Online literature is a big business in China, comprising everything from digital comics to serialized short-form storytelling to full-length ebooks — much of it user-generated but commanding readerships numbering in the tens of millions. Tencent’s China Literature, like rival e-publishing services from Alibaba and Baidu, monetizes its many reading platforms in various ways, and integrates the services with its flagship social message services (WeChat and QQ) and online video offerings.

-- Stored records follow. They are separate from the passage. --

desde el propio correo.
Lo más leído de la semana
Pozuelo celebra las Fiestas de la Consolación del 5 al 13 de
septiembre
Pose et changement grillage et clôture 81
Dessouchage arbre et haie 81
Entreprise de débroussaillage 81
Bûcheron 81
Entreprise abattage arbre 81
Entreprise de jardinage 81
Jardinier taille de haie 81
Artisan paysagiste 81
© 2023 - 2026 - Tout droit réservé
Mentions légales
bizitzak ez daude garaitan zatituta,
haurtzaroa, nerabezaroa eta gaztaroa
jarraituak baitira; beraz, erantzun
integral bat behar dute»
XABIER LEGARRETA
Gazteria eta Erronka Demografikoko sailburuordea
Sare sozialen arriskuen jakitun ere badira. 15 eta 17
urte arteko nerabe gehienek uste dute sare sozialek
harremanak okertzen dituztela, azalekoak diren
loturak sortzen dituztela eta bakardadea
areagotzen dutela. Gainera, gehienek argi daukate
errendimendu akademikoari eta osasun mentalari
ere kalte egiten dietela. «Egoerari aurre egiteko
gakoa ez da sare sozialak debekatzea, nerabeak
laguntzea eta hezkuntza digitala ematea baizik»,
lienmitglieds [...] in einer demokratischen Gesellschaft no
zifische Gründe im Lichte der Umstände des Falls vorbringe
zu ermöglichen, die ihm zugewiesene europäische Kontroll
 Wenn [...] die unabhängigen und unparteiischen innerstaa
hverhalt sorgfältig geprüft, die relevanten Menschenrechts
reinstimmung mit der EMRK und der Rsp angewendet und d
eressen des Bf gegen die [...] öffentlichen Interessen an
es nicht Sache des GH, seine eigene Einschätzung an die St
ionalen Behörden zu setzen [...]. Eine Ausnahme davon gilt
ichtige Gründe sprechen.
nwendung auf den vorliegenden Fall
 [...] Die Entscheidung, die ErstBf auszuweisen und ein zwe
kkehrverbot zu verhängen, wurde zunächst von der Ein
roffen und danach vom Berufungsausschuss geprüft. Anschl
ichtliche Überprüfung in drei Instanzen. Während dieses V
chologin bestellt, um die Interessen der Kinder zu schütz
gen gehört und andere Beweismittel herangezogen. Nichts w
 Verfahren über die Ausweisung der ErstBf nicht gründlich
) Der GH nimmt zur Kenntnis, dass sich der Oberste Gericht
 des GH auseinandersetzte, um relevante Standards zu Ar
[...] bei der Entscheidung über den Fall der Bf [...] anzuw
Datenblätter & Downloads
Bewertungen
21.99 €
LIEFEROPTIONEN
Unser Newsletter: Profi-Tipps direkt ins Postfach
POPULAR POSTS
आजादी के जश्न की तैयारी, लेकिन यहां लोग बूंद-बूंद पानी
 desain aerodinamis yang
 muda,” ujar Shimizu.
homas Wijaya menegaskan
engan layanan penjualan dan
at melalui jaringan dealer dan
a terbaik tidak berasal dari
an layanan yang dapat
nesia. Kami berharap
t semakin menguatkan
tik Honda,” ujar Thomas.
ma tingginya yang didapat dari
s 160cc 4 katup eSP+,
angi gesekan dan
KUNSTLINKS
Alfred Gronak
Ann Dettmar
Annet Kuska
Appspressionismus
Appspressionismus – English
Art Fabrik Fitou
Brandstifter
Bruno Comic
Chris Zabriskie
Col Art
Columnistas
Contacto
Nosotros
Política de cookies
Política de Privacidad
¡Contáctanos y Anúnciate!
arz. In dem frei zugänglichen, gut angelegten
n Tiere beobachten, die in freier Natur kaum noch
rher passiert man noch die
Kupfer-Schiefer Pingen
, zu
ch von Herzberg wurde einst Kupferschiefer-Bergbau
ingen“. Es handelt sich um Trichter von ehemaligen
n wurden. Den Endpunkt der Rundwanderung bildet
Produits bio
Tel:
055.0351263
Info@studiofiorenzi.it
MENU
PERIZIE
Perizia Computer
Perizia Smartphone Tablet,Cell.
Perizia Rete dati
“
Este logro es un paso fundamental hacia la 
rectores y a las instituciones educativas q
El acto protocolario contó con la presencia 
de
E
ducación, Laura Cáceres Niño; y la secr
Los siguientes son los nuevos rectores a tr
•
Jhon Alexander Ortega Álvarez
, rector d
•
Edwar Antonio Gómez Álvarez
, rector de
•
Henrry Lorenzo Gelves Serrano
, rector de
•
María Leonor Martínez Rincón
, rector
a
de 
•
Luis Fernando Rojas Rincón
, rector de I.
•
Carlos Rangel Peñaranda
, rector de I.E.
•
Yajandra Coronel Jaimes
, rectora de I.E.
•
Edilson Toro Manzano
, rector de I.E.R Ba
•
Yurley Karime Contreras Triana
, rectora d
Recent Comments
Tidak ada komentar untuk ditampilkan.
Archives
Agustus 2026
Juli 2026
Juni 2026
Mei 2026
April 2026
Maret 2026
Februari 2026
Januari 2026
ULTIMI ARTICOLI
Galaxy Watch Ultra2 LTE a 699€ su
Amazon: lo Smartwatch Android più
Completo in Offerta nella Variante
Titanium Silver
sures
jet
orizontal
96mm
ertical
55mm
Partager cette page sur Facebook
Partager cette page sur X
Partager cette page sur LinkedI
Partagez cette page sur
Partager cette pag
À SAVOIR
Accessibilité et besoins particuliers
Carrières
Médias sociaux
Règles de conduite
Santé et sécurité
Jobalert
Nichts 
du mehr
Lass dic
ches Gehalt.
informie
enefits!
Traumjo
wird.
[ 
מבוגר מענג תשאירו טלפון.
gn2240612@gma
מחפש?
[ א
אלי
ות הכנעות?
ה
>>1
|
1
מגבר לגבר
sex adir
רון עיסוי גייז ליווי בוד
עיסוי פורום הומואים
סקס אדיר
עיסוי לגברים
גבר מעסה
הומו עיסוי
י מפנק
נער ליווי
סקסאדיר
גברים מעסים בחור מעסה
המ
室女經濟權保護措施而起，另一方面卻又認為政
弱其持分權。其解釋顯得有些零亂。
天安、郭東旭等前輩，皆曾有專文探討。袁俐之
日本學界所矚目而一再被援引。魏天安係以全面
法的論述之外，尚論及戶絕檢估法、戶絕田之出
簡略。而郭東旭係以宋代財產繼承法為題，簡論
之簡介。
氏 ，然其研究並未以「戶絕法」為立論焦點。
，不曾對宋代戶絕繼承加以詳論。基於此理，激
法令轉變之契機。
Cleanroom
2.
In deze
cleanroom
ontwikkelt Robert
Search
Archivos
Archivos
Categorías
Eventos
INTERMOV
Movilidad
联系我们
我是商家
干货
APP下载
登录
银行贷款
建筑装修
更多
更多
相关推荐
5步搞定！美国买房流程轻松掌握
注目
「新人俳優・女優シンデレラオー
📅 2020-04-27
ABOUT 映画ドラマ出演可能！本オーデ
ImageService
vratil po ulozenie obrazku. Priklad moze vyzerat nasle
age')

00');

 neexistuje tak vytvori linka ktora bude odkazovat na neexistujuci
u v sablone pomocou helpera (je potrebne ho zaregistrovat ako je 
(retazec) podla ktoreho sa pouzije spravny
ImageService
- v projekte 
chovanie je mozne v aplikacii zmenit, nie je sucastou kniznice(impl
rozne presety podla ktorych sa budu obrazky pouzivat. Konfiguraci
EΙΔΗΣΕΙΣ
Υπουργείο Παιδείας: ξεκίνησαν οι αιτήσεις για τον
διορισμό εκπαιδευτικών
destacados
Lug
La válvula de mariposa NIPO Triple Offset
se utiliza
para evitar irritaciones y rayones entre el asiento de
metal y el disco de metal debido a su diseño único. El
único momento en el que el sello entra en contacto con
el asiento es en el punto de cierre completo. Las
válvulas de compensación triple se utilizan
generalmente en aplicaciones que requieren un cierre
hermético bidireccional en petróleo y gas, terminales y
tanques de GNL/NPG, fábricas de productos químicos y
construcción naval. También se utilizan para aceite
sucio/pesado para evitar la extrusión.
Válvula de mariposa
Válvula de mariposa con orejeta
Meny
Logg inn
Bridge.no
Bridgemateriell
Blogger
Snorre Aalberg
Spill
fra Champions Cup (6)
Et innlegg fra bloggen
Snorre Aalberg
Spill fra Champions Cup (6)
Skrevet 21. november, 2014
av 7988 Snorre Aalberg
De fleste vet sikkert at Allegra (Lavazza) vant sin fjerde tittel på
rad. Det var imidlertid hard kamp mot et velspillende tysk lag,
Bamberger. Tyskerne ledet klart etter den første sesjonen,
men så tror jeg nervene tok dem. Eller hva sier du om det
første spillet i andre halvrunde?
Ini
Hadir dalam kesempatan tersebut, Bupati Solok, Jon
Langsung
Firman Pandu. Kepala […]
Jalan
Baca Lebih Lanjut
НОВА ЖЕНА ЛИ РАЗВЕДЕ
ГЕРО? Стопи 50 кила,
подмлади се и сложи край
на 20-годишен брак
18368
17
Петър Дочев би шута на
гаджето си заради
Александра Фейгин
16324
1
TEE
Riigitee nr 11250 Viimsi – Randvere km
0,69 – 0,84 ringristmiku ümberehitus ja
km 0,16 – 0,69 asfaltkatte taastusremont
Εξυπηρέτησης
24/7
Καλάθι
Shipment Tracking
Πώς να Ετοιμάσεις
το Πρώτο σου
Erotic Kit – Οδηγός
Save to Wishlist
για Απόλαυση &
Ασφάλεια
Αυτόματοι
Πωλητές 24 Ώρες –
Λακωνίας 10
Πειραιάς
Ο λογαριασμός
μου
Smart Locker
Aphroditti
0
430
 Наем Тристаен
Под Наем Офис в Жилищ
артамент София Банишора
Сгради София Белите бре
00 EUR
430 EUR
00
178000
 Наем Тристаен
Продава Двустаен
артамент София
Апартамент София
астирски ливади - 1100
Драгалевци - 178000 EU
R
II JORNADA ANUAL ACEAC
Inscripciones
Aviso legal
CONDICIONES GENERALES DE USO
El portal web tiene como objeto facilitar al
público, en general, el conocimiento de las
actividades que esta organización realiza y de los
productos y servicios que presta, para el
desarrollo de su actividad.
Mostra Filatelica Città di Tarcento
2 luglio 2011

The film and TV adaptation rights to China’s most popular online comics and e-books can often attract enormous licensing fees.
“We are the pioneer and leader in online literature market and thus in providing source material for China’s most-watched TV series, web series and films,” said Wenhui Wu, co-chief executive officer of China Literature. “Further enhancing our content adaptation expertise is a natural next step for China Literature to unleash the commercial potential of our content library, drive the integrated development of blockbuster titles and enhance engagement of our writers and users.”
China Literature will fund the transaction with $740 million in cash and $1.51 billion in stock. The company said New Classic Media’s senior management will receive approximately 40 percent of their payout upfront, with the balance deferred to an earn-out incentive mechanism pegged to long-term performance benchmarks.
At least a 27 percent chunk of New Classics Media was acquired from the Tencent parent company, which purchased its sizable stake earlier this year for $524 million. That deal valued New Classics at about $1.9 billion.
Tencent already held minority positions in leading Chinese studios Huayi Brothers Media and Bona Film Group, as well as movie ticketing service Maoyan. The company also operates growing film and television production banners of its own. Overseas, Tencent holds stakes in everything from Skydance Media to Donald Tang’s Global Road, STX Entertainment, Snap and Tesla. It also is one of the lead local partners of power agency Endeavor’s Beijing-based joint venture, WME-IMG China.